▶ _What is required_: Reproduce the rows word for word, beginning with the first line and stopping after the line that has "genus: Dendrobium".

(Collected data entries)
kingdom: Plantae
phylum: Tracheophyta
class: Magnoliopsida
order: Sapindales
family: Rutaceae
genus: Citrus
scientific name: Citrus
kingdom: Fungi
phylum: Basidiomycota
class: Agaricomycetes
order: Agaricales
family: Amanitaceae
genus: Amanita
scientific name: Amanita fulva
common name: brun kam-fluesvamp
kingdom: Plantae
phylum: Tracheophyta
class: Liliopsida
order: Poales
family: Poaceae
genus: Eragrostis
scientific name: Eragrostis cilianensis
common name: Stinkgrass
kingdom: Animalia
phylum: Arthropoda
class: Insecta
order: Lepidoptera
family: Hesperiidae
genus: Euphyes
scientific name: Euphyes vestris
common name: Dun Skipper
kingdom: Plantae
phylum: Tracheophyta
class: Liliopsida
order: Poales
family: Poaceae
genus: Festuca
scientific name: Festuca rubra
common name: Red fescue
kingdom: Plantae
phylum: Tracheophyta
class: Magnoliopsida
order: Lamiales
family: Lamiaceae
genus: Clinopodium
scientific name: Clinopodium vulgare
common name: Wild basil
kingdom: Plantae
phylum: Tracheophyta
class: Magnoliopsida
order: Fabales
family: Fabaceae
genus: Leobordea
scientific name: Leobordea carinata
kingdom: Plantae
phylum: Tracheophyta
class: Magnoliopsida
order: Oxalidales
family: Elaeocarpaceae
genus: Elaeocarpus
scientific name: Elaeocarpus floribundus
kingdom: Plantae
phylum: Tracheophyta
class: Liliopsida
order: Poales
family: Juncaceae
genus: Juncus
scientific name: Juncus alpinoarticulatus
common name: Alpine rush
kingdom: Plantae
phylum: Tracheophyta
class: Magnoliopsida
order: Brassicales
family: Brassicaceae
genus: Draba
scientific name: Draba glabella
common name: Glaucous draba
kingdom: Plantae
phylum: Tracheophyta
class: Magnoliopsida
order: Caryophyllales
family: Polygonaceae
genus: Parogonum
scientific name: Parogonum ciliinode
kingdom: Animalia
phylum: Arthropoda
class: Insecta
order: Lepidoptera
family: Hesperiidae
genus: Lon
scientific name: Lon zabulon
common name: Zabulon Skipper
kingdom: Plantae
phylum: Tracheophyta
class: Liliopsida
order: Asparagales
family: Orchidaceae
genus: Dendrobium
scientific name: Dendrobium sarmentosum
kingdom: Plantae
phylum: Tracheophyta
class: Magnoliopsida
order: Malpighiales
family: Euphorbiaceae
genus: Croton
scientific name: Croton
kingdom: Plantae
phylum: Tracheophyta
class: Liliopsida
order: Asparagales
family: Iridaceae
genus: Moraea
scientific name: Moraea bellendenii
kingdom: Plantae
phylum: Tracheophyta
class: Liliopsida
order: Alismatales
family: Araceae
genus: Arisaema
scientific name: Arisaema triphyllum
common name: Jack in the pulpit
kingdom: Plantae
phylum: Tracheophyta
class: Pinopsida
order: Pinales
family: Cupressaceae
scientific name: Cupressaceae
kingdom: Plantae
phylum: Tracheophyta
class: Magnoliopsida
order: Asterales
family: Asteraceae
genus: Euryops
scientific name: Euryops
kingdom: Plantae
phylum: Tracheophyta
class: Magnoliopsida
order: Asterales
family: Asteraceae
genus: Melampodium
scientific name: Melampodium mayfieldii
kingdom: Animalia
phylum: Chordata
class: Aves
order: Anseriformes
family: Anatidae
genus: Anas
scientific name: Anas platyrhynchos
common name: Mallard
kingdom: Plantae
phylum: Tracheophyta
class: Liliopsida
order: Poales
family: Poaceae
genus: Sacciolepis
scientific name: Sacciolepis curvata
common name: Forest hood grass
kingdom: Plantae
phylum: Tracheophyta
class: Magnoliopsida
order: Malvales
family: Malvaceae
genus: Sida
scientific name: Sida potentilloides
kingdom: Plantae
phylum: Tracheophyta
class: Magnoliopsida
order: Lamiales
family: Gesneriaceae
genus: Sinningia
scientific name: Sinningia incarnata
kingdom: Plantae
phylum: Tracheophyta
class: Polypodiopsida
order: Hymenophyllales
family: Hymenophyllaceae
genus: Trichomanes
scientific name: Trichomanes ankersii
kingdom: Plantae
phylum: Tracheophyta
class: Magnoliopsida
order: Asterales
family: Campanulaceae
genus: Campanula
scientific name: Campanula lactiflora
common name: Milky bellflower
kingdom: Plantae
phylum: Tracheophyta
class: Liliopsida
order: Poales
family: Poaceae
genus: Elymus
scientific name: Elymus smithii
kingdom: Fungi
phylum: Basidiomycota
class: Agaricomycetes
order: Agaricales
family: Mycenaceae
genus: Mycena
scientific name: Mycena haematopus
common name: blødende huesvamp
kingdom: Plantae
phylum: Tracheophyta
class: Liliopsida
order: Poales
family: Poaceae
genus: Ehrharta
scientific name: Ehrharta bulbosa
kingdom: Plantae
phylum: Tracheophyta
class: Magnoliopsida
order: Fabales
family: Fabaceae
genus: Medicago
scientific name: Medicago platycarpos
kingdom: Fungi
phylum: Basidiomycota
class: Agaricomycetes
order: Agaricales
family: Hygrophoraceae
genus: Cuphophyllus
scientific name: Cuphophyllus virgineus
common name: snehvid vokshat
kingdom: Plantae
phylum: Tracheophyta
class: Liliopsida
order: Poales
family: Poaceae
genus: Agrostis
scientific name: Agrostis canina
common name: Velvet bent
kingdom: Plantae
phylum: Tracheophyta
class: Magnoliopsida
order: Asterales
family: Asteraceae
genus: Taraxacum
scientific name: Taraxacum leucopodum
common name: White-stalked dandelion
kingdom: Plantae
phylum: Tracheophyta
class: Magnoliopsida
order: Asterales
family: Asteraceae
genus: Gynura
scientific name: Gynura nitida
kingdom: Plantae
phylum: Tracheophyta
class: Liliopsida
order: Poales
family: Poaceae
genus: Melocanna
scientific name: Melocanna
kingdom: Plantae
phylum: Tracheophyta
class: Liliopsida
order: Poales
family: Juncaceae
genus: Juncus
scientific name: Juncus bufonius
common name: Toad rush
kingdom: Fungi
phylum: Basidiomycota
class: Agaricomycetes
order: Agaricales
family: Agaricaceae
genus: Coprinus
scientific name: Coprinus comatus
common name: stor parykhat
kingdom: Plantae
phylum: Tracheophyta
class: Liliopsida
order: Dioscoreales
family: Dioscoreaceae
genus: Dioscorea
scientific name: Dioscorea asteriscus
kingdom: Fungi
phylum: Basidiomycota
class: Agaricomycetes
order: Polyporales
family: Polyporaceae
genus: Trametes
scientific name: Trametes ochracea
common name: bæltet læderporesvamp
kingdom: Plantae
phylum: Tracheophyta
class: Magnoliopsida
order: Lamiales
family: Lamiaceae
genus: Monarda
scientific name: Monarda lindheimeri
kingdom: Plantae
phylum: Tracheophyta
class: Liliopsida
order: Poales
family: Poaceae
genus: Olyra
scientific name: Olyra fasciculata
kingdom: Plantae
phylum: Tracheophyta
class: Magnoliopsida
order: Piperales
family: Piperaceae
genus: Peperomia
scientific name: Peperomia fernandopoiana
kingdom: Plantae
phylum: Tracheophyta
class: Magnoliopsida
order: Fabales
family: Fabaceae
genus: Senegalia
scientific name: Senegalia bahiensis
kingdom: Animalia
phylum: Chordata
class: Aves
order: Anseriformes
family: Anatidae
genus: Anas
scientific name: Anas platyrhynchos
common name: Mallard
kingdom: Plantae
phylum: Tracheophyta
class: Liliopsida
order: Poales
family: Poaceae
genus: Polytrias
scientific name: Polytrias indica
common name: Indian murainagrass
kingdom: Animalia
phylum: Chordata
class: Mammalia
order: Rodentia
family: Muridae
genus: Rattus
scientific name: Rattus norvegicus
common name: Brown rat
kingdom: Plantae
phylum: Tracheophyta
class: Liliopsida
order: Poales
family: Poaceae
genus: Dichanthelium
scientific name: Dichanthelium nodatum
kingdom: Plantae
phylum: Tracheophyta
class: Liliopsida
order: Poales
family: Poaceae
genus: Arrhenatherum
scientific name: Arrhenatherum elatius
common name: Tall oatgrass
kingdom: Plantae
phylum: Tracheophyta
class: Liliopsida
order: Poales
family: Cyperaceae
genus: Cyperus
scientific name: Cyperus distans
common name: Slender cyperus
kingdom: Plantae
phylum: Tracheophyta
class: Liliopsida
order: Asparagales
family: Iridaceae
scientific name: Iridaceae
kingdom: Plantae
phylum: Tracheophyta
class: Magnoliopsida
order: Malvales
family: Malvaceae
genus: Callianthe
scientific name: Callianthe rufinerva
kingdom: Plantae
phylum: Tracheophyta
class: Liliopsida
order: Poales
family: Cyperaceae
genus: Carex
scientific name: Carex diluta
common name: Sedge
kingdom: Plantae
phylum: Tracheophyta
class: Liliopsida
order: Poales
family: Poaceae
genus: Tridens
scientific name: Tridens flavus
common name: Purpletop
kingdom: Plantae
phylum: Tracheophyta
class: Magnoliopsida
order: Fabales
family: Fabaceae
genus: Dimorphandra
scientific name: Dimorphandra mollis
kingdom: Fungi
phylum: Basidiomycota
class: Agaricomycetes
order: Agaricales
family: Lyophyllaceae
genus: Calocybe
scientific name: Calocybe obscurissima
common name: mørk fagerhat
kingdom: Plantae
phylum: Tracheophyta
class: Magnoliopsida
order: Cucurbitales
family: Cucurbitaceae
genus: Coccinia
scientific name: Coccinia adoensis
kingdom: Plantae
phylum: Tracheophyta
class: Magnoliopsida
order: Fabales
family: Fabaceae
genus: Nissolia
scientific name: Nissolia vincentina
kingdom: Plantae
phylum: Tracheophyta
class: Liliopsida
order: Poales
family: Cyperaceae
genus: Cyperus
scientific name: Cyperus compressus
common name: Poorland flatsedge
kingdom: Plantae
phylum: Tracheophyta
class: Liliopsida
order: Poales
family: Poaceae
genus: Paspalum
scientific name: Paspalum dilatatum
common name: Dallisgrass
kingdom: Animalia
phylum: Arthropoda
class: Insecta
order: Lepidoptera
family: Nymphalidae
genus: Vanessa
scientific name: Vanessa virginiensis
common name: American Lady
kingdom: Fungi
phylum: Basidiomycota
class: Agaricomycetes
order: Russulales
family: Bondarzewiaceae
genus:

▶ _Answer in full_:
kingdom: Plantae
phylum: Tracheophyta
class: Magnoliopsida
order: Sapindales
family: Rutaceae
genus: Citrus
scientific name: Citrus
kingdom: Fungi
phylum: Basidiomycota
class: Agaricomycetes
order: Agaricales
family: Amanitaceae
genus: Amanita
scientific name: Amanita fulva
common name: brun kam-fluesvamp
kingdom: Plantae
phylum: Tracheophyta
class: Liliopsida
order: Poales
family: Poaceae
genus: Eragrostis
scientific name: Eragrostis cilianensis
common name: Stinkgrass
kingdom: Animalia
phylum: Arthropoda
class: Insecta
order: Lepidoptera
family: Hesperiidae
genus: Euphyes
scientific name: Euphyes vestris
common name: Dun Skipper
kingdom: Plantae
phylum: Tracheophyta
class: Liliopsida
order: Poales
family: Poaceae
genus: Festuca
scientific name: Festuca rubra
common name: Red fescue
kingdom: Plantae
phylum: Tracheophyta
class: Magnoliopsida
order: Lamiales
family: Lamiaceae
genus: Clinopodium
scientific name: Clinopodium vulgare
common name: Wild basil
kingdom: Plantae
phylum: Tracheophyta
class: Magnoliopsida
order: Fabales
family: Fabaceae
genus: Leobordea
scientific name: Leobordea carinata
kingdom: Plantae
phylum: Tracheophyta
class: Magnoliopsida
order: Oxalidales
family: Elaeocarpaceae
genus: Elaeocarpus
scientific name: Elaeocarpus floribundus
kingdom: Plantae
phylum: Tracheophyta
class: Liliopsida
order: Poales
family: Juncaceae
genus: Juncus
scientific name: Juncus alpinoarticulatus
common name: Alpine rush
kingdom: Plantae
phylum: Tracheophyta
class: Magnoliopsida
order: Brassicales
family: Brassicaceae
genus: Draba
scientific name: Draba glabella
common name: Glaucous draba
kingdom: Plantae
phylum: Tracheophyta
class: Magnoliopsida
order: Caryophyllales
family: Polygonaceae
genus: Parogonum
scientific name: Parogonum ciliinode
kingdom: Animalia
phylum: Arthropoda
class: Insecta
order: Lepidoptera
family: Hesperiidae
genus: Lon
scientific name: Lon zabulon
common name: Zabulon Skipper
kingdom: Plantae
phylum: Tracheophyta
class: Liliopsida
order: Asparagales
family: Orchidaceae
genus: Dendrobium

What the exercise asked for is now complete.